Obama team talking points memo on Tuesday election. A Limbaugh scheme?
INDIANAPOLIS, IND.—Here’s the official Obama team spin on what is shaping up as a likely Indiana loss: “There really has never been any question that Senator Clinton would win Indiana,” said a Obama talking points memo out Tuesday. Team Obama also blames Rush Limbaugh for urging Republicans to infiltrate the primary and vote for Sen. Hillary Rodham Clinton.
full memo, click below…
Talking points on Limbaugh Crossovers
Limbaugh has been urging right-wingers to vote against Obama
* There really has never been any question that Senator Clinton would win Indiana, where she has the support of Senator Evan Bayh’s political operation and the demographics heavily favor her. But we saw today that perhaps her strongest asset was that Republicans believe she’ll be an easier opponent to beat in November.
* Right-wing radio host Rush Limbaugh has been urging his listeners to cross over and vote in the Democratic primary in Indiana to help Clinton’s chances at becoming the nominee.
* Reports from Indiana polling places confirmed that record numbers of Republicans were taking Democratic ballots to vote against Obama. And Limbaugh himself bragged about the success of his effort on his radio show today.

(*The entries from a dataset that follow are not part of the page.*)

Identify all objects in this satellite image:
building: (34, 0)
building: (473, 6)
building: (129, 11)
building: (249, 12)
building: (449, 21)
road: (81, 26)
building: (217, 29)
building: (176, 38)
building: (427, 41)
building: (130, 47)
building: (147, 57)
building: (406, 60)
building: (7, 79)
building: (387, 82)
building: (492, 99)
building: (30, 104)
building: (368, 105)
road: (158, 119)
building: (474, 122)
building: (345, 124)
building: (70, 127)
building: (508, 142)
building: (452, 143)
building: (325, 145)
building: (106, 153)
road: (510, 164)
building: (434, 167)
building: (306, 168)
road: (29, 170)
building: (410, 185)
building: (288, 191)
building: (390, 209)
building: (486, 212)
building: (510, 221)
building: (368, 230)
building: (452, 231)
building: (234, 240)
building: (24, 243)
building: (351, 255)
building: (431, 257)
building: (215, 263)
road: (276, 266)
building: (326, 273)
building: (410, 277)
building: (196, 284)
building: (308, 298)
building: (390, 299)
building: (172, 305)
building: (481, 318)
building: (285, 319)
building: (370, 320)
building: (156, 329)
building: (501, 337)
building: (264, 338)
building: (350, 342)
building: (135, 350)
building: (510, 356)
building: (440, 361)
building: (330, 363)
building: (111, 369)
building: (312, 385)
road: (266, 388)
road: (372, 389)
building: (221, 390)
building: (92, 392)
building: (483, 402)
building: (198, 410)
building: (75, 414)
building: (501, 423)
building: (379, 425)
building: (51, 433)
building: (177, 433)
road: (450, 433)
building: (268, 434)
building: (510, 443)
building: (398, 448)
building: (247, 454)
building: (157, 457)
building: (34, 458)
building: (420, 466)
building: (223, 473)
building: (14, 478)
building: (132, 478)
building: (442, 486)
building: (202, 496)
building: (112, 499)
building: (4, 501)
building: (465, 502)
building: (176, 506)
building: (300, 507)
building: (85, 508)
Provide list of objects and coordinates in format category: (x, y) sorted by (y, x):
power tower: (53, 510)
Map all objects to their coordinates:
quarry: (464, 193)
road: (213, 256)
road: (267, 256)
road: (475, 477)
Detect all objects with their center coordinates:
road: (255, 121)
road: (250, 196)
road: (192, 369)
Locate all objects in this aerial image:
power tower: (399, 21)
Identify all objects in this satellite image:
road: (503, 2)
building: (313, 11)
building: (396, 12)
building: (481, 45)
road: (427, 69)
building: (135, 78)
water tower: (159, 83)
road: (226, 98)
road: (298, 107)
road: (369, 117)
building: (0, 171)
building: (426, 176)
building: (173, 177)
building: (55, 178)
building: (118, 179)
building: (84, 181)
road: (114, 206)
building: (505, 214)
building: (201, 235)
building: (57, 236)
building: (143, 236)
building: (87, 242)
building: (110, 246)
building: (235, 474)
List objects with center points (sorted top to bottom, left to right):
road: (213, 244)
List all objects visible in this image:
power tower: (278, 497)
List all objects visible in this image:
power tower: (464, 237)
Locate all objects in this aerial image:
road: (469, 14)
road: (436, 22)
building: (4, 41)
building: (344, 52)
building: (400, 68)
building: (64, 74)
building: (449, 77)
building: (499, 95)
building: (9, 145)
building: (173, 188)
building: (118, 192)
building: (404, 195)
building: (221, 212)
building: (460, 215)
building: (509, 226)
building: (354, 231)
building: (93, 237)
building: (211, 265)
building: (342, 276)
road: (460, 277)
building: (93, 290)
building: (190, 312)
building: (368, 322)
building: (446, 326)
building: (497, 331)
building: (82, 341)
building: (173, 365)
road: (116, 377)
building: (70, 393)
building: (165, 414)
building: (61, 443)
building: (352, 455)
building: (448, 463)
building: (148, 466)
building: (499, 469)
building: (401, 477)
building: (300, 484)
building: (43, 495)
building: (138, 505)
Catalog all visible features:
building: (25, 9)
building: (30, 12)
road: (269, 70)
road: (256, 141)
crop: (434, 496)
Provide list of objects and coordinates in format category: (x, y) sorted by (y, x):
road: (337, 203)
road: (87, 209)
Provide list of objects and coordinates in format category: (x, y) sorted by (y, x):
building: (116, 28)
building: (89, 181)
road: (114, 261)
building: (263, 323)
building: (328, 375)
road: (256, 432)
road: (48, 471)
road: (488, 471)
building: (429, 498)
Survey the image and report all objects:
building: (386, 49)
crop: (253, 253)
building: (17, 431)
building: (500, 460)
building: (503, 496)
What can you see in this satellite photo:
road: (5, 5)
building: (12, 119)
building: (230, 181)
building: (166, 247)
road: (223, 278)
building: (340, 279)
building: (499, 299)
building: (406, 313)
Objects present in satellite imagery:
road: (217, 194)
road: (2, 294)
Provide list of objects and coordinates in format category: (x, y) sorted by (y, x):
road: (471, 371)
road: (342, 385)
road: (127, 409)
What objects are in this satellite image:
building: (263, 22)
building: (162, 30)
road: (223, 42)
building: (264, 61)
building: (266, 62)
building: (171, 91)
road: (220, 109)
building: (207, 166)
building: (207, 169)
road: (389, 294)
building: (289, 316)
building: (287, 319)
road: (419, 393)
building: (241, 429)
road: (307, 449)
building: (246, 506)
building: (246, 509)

Republicans are desperate to face Clinton, because they know Obama will be harder to beat
* Let’s be very clear: the Republicans want to face Senator Clinton in November, because they know that Senator Obama will be a stronger nominee for the Democrats, and will help Democratic candidates down the ballot. Republicans are so scared of Obama that they’re actually skipping their own primary to vote against him.